Fastcase Makes FREE CaseLaw on the Spot a Reality!
To live in an era of wish fulfillment is an amazing thing. That's exactly how I felt yesterday when I downloaded Fastcase's just released and 100 percent FREE legal research app for the iphone. Yes, I can now search a full database of state and federal cases and statutes right on my phone for no cost.
Granted, the Fastcase free app isn't WestlawNext. But when you're a lawyer on a budget or working on the fly, sometimes good is even better than good enough, particularly when that good thing transforms possibility into practice.
Here's what I mean. Back in 2001, I was using technology in my practice -- or at least as best as I could. By then, I'd had email, a cell phone and website since the mid-1990s and MyShingle was under development. And yet, as much as I was able to do internally, I was frustrated because I couldn't fully share the benefits of my tech savvy with all of my clients because they lacked access. And with easy mobility still a few years down the line (e.g., wireless), I felt limited in what I could do on the road. I wrote about my experience in the Washington Legal Times entited Bridging the Gap: Using Technology to Serve Clients Who Aren't Up to Speed (full article is after the jump - wow was it dated!) and concluded with my wish for the future:
The ways I use Internet applications to serve my solo law practice's small clients reminds me much of the way I use my microwave oven for preparing my family's meals.
For starters, both Internet and microwave embellish form rather than substance: The microwave doesn't make me a better cook, and sadly, the Internet has not transformed me into a smarter or shrewder lawyer. But just as the microwave allows me to operate as an at-home, short-order cook and quickly heat up and serve a variety of meals, the Internet affords a solo practitioner such as myself a means to respond to my clients' diverse and unpredictable needs with the efficiency of a large firm at a fraction of the staff and cost....
As far as technology has taken my firm, I still eagerly anticipate the future when Internet technology will not just enable us to serve clients more quickly, but to reach out to clients who would otherwise not be served at all. And the day is not far off when a lawyer could take a laptop (or Palm Pilot), a dependable wireless connection, and a small printer to the streets and homeless shelters and dispense legal advice to clients in need on the spot, check the status of a client's Social Security disability benefits, or print out forms for food stamps.

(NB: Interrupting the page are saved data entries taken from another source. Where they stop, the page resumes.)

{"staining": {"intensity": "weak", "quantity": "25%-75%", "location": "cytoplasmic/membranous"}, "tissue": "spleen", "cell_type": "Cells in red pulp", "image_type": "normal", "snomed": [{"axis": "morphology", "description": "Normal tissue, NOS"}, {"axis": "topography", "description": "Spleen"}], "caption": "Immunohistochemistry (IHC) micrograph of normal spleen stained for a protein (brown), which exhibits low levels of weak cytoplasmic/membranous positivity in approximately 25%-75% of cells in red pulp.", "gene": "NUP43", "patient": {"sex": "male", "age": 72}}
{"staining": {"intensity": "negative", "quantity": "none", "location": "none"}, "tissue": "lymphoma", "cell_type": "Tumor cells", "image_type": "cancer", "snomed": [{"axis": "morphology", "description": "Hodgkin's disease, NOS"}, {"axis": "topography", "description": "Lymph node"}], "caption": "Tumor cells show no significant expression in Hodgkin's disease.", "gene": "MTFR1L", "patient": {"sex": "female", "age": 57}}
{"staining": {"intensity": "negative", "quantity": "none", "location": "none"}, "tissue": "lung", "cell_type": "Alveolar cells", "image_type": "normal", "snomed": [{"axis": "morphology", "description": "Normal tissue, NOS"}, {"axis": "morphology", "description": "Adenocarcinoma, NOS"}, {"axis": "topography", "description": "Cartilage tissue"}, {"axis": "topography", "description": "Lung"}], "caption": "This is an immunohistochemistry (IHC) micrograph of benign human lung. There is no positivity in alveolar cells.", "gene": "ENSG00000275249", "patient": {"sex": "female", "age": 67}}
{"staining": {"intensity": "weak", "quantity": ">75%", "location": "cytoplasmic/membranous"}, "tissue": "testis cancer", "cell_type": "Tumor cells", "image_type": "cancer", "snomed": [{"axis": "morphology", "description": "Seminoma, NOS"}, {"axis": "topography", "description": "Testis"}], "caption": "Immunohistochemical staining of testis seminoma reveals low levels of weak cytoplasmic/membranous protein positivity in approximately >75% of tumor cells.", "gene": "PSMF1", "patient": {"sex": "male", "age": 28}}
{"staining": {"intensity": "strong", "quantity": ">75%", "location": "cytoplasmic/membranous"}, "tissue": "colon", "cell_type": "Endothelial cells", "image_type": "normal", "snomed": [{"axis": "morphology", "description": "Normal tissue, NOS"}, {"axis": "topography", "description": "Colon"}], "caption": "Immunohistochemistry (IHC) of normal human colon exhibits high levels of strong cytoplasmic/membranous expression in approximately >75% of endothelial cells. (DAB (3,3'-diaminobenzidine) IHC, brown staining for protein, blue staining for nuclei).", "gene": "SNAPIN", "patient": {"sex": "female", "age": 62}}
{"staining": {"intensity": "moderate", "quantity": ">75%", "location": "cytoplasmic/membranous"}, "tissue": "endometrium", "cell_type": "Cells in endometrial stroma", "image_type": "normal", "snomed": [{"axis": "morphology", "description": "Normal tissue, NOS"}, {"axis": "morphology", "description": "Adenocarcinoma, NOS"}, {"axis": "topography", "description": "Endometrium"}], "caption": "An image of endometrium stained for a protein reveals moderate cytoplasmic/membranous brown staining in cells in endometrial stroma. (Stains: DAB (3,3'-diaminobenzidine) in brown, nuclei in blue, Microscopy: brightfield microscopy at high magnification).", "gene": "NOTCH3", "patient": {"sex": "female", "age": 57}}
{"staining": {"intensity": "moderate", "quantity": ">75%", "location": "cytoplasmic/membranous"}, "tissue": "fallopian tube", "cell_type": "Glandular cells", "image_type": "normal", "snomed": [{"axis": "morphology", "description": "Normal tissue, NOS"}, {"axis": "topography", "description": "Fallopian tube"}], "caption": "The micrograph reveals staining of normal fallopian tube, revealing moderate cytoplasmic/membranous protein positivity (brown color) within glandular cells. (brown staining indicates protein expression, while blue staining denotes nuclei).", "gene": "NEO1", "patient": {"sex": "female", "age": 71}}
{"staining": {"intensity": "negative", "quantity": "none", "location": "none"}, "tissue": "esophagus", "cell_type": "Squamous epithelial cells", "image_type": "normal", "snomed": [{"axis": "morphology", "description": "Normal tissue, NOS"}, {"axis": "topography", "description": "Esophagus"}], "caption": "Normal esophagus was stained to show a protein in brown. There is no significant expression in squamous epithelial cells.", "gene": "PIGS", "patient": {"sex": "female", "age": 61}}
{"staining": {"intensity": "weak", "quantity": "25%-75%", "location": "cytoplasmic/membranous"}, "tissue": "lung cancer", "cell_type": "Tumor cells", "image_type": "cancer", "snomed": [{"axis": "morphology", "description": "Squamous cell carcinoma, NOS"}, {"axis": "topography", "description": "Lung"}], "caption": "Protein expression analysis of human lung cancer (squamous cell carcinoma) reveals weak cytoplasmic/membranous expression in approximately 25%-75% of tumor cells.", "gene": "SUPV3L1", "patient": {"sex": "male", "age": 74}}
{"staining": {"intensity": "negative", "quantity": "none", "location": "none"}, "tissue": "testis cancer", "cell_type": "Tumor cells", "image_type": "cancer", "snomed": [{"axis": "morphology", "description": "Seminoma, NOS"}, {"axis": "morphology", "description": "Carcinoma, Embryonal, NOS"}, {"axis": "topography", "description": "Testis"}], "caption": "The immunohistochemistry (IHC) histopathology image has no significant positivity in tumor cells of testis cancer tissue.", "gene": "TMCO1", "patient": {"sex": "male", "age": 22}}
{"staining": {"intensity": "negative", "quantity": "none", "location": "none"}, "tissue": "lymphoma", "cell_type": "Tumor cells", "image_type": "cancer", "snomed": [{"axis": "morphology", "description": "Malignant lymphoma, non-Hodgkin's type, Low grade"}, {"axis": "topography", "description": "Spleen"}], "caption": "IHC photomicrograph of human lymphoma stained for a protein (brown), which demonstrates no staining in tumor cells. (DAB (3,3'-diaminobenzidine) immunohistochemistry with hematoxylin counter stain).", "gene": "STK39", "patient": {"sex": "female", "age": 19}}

Every client would get an answer right away; there would be no lag time in following up; and attorneys would not lose track of clients because the clients have no telephone or address where they could be contacted, a problem I encountered time and time again in the days when I served as a volunteer lawyer at a homeless shelter. Granted, any responses provided would be rushed and basic. But just like a microwave supper, it certainly beats going without.
Now, I realize that I could accomplish much of what I wished with a laptop and a wireless card. But Google Legal and now Fastcase (which for the record, has a much more reliable database than GoogleLegal and as such, couldn't be used for serious research) completes the equation with free legal research that's fully mobile. In fact, I can now surreptitiously review cases while waiting for a case to be called in court.
I'm not suggesting that these new tools substitute for the hard core, disciplined legal research and analysis that lawyers do. Still, I can't deny that the ability to respond quickly and in rudimentary manner to a legal question with a device that fits in my pocket is thrilling -- especially when it carries with it the kernel of the possibility that just maybe I will witness the expansion of meaningful access to justice in my lifetime.